Mr. Indiana says autobiographical elements appear in all his work. The Love color combination, for example, was inspired by the signature colors of Phillips 66, a nationwide chain of gas stations for which Mr. Indiana's father worked in the 1930s.

"That sign was very important in my life," he said. "It led to the reason that the Loves are red, blue, and green. It led to the Christmas card that I did for the Museum of Modern Art, which became the most popular card that they had ever published, and then, of course, it went on and on and on. The loves have never stopped. They are spreading across the world. It is a dream that I would love to see a Love in every city of the world."

Mr. Indiana first created the Love design in the mid-1960s. But he neglected to copyright the original work and it spread like wildfire, appearing on coffee cups, key chains and sweat shirts.

For Robert Indiana, the success of the Love symbol is bittersweet.

"Love has been my greatest boon and it has also been my biggest disaster, because people presumed that I might have something to do with all those rip-offs and, of course, I did not," said Robert Indiana.

Two major exhibitions are saluting the reclusive artist as he celebrates his 75th year. The Price Tower Arts Center in Bartlesville, Oklahoma, is presenting a retrospective called "Robert Indiana '66', a salute to the United States' Love of the Road". Mr. Indiana's sculpture of the number "66" sits in front of the museum. It symbolizes not only the Phillips 66 Petroleum company, but also Route 66, a legendary cross country highway.

Arts reporter Adrian Dannatt is curator of the exhibit. He says the Love image proves Mr. Indiana is an artist of universal appeal.

"You have to remember that when his paintings first appeared in 1959, 1960 they were extremely radical for the time," he said. "Suddenly you had, for example, a painting with the word "Eat" and another painting with the word "die" in very bright colors, stenciled letters. Most people said this was not art. But at the same time it had an immediate appeal, a graphic appeal."

A second exhibit at New York's Paul Kasmin gallery is focusing on Mr. Indiana's most recent work, a series of bright, geometric signs with messages of peace intersected by the rounded letter "Y", the universal peace symbol.

The September 11, 2001 attacks and the war in Iraq inspired the series.
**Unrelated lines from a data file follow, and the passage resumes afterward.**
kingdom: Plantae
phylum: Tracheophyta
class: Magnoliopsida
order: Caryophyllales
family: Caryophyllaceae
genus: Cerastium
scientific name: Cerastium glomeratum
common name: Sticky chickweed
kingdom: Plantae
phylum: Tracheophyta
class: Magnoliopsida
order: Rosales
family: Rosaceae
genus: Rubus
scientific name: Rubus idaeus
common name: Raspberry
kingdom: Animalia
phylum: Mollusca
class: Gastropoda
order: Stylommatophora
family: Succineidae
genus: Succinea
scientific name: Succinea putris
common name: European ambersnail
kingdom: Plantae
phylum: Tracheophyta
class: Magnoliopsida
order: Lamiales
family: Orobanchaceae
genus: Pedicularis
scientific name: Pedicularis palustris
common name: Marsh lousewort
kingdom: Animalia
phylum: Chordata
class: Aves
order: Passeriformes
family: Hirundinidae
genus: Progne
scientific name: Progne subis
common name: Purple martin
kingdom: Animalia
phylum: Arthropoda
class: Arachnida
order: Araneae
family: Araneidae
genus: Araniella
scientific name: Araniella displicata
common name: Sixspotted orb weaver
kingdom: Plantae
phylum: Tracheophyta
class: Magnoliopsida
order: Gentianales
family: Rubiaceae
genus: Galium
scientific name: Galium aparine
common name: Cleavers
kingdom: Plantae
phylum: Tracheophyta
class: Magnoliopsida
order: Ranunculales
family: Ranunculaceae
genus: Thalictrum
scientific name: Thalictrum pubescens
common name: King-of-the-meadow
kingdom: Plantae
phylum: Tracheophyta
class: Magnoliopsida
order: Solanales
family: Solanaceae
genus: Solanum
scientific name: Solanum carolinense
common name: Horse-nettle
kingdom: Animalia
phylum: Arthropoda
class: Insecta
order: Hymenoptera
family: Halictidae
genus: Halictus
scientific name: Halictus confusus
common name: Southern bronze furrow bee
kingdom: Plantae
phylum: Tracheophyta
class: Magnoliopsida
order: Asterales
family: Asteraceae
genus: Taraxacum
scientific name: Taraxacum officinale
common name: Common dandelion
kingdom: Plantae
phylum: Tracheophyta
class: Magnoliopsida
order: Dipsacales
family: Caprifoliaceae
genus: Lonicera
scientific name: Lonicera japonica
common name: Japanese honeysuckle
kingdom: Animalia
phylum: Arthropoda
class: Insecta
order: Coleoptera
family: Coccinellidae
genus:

Describing the series, Mr. Indiana says the desperation of the early signs gives way to a glimmer of hope.

"It becomes particular desperate when the peace symbol is inverted and is really plunging in despair," he said. "I grew a little weary of my own despair and my own grief. So, the two peace paintings in the back room, finally I had a faint feeling of optimism that if we shouted and hollered and screamed enough maybe we might resurrect this very special thing called peace."

Despite his success in the world of art, Robert Indiana insists that he is essentially a sign painter.

"All my paintings, almost every one, has words in it," said Robert Indiana. "What I came to love is when everything is distilled into one word. I doubt if people will consider that a sign, but I am a sign painter. I did my first sign for my mother and father's doughnut shop in Columbus, Indiana."

Mr. Indiana is now working on a Peace series in Chinese.

"The Chinese word for peace happens to be ping," he said. "So instead of 'peace, peace, peace', I have 'ping, ping, ping'."